Une collectivité de proximité
Dans le mille-feuille administratif français, si souvent décrié par son accumulation de structures depuis la commune jusqu’à l’Etat, "C’est l’échelon de proximité, surtout après la réforme des régions qui a pu donner l’impression qu’on s’éloignait des citoyens. La question de fond reste comment se coordonnent les différents niveaux et la crise sanitaire a montré l’impact d’une coordination entre les départements, les régions et l’Etat.
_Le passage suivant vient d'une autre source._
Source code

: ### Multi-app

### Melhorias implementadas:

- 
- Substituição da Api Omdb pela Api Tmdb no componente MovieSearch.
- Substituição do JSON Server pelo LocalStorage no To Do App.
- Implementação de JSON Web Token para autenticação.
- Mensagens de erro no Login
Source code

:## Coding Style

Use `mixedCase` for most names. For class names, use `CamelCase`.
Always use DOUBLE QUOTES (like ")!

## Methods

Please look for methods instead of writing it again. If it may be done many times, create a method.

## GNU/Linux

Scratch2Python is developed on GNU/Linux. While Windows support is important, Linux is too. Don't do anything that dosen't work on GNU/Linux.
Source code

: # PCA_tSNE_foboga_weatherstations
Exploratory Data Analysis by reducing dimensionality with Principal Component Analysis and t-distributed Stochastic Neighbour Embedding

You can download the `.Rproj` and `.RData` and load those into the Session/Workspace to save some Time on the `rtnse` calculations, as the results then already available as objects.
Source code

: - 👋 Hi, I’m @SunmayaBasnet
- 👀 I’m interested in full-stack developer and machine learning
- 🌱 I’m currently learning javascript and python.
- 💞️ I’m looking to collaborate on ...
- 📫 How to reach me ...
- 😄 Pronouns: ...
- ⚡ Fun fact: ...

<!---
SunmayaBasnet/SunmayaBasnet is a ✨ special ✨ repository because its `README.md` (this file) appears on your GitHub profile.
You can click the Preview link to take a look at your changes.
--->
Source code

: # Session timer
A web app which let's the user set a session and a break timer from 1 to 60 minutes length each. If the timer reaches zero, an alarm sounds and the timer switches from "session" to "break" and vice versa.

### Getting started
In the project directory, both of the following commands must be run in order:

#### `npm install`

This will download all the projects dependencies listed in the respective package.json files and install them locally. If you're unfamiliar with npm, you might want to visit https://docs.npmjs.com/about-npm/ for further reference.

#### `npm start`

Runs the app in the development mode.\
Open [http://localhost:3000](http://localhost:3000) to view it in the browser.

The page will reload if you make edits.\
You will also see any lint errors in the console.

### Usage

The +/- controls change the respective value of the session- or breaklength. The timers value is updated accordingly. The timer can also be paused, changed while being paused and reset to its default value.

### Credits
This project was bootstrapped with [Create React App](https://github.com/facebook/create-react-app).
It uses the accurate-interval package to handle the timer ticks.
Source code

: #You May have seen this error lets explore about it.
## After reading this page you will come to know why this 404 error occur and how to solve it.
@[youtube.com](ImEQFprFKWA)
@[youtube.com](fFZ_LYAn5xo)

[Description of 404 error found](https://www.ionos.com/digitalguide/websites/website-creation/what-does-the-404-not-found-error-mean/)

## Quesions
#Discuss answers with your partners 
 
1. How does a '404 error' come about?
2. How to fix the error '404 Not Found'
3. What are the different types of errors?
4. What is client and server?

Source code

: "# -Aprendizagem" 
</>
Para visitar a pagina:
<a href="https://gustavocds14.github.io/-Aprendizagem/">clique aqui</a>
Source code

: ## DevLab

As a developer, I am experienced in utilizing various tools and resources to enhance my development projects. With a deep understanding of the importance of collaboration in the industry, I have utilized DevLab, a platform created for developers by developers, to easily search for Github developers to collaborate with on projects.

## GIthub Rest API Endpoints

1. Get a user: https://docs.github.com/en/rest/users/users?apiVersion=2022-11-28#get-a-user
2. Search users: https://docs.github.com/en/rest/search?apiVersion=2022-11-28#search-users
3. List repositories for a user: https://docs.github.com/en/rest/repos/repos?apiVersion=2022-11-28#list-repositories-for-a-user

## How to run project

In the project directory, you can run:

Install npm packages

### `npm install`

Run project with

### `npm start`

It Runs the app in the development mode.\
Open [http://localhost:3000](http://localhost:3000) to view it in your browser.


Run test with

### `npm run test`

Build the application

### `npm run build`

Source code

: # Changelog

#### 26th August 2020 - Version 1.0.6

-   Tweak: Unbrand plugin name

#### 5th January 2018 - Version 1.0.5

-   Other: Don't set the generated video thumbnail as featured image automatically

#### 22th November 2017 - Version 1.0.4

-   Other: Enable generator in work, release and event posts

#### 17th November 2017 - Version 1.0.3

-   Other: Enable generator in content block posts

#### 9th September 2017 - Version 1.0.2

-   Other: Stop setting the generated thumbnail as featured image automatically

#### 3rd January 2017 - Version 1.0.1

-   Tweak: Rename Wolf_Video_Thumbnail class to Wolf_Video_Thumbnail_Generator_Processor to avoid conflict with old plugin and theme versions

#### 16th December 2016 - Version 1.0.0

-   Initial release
C’est peut-être l’enjeu le plus important aujourd’hui" indique le géographe Laurent Rieutort.
"Beaucoup de Français ne se rendent pas compte de l’importance du département, c’est une sorte de ciment social, mal connu ou surtout connu des gens qui en bénéficient" dit Raphaël Piastra quand on évoque les compétences des départements : les solidarités et la cohésion territoriale, l’éducation (par la gestion des collèges), l’aménagement et les transports principalement mais aussi la culture, le sport, le tourisme qui sont trois compétences partagées avec les communes et les régions.
Des départements en danger ?
Souvent accusés d’être artificiels par leur découpage (l’autorisation des déplacements à plus de 30 kilomètres pour les habitants des « zones frontières » qui avaient à se rendre dans d’autres départements en avril 2021 contre 10 kilomètres pour les autres en est peut-être un exemple), décrits comme des structures administratives rurales peu adaptées aux grandes villes, les cantons et les départements sont parfois attaqués. "Plus que la question du nombre de ces échelons, c’est comment ces niveaux sont orchestrés, organisés et c’est parfois les limites administratives, les rapports de force politiques qui ne rendent pas fluide ce qui pourrait être une bonne coopération" commente Laurent Rieutord. "Le temps d’après peut être aussi le temps des ruralités renouvelées. Avec le télétravail on voit bien que les territoires et les départements qui ont des dynamiques plus positives sont ceux qui associent des fonctions productives agricoles, industrielles, touristiques économiques mais aussi des fonctions résidentielles avec de nouveaux arrivants. Il faut parvenir à allier les deux".
Et quand on évoque une faible participation des électeurs aux scrutins des 20 et 27 juin qui risquerait d’affaiblir la légitimité des collectivités et des élus, Raphaël Piastra ne cache pas ses craintes : "L’abstention va être massive, pour les départementales, les régionales, pour la présidentielle. Il y a à mon avis un divorce très important entre les électeurs et ceux qui les gouvernent".